任务与练习
[1] 请将节选中从“An obstacle and”到“的大小。复杂度O(m*n)。”的部分原文重抄一遍。
[2] 按节选所述，迭代方案的复杂度是多少？
[3] 请按顺序逐行列出节选示例中 3×3 网格的每一行。

─── 文本节选

1. 题目
Follow up for “Unique Paths”:
Now consider if some obstacles are added to the grids. How many unique paths would there be?
An obstacle and empty space is marked as 1 and 0 respectively in the grid.
For example,
There is one obstacle in the middle of a 3×3 grid as illustrated below.
[
[0,0,0],
[0,1,0],
[0,0,0]
]
The total number of unique paths is 2.
Note: m and n will be at most 100.
2. 思路
第一遍用递归的方式来计算,当矩阵太大了递归太多超时了。
第二遍改为迭代方案,从右下往左上走,保留每个点[i,j]走到底的路径数量,就可以通过加和得到下一步的大小。复杂度O(m*n)。

──────
─── 所列数据

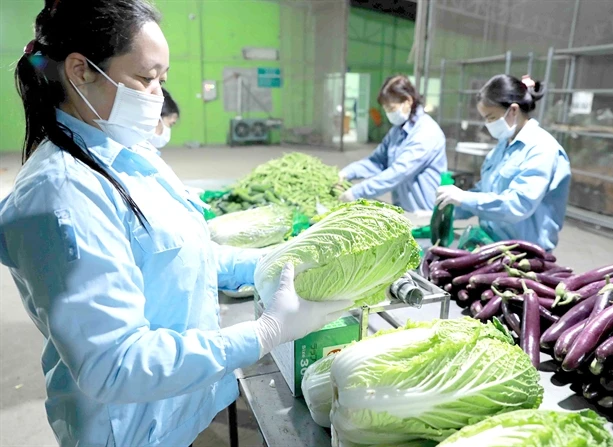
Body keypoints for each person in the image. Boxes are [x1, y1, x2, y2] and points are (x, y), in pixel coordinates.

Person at [0, 1, 351, 446]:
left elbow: (187, 250)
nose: (157, 96)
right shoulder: (62, 197)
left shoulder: (131, 154)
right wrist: (263, 334)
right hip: (129, 429)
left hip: (175, 409)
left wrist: (275, 259)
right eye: (145, 79)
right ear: (80, 70)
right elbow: (115, 364)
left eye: (161, 81)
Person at [435, 74, 571, 251]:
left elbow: (518, 204)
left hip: (524, 256)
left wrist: (465, 198)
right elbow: (484, 192)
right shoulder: (503, 146)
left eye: (491, 117)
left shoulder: (542, 149)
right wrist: (450, 207)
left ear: (513, 110)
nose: (487, 124)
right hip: (491, 244)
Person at [338, 75, 447, 212]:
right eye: (386, 109)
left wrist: (357, 192)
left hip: (424, 213)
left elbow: (399, 172)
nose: (389, 113)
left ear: (408, 101)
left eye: (391, 108)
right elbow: (376, 161)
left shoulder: (426, 132)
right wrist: (347, 173)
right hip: (404, 211)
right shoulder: (397, 131)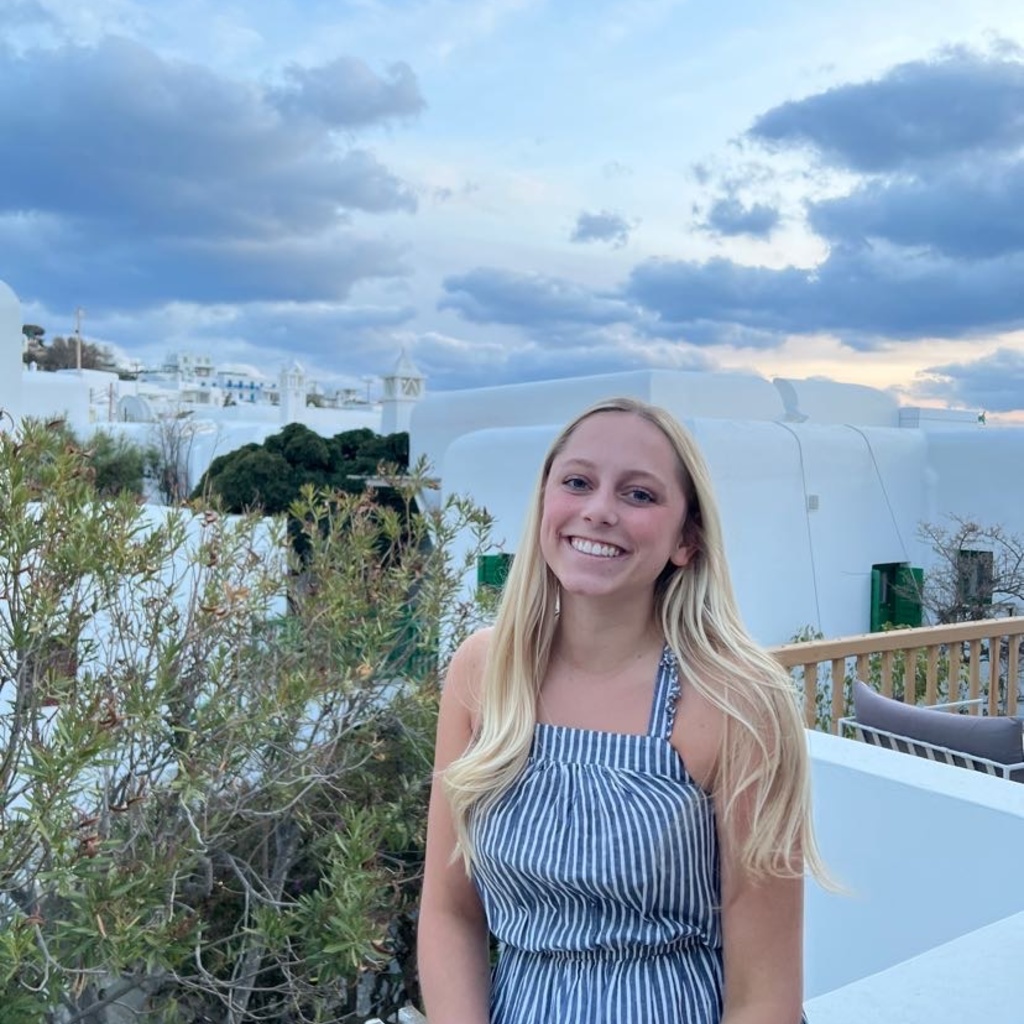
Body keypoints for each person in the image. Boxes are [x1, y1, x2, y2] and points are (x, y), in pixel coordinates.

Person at [418, 397, 826, 1024]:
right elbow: (449, 912)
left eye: (639, 495)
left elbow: (765, 997)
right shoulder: (483, 671)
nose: (599, 510)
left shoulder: (736, 701)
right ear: (545, 504)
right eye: (577, 482)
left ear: (687, 539)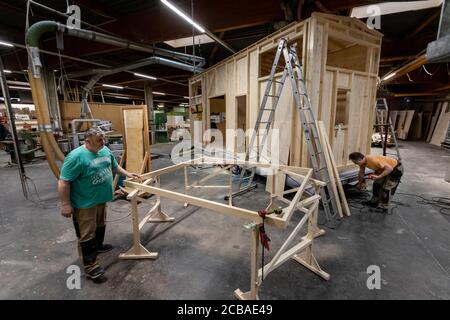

──────

各题答案
[1]
An obstacle and empty space is marked as 1 and 0 respectively in the grid.
For example,
There is one obstacle in the middle of a 3×3 grid as illustrated below.
[
[0,0,0],
[0,1,0],
[0,0,0]
]
The total number of unique paths is 2.
Note: m and n will be at most 100.
2. 思路
第一遍用递归的方式来计算,当矩阵太大了递归太多超时了。
第二遍改为迭代方案,从右下往左上走,保留每个点[i,j]走到底的路径数量,就可以通过加和得到下一步的大小。复杂度O(m*n)。

[2] O(m*n)

[3]
[0,0,0]
[0,1,0]
[0,0,0]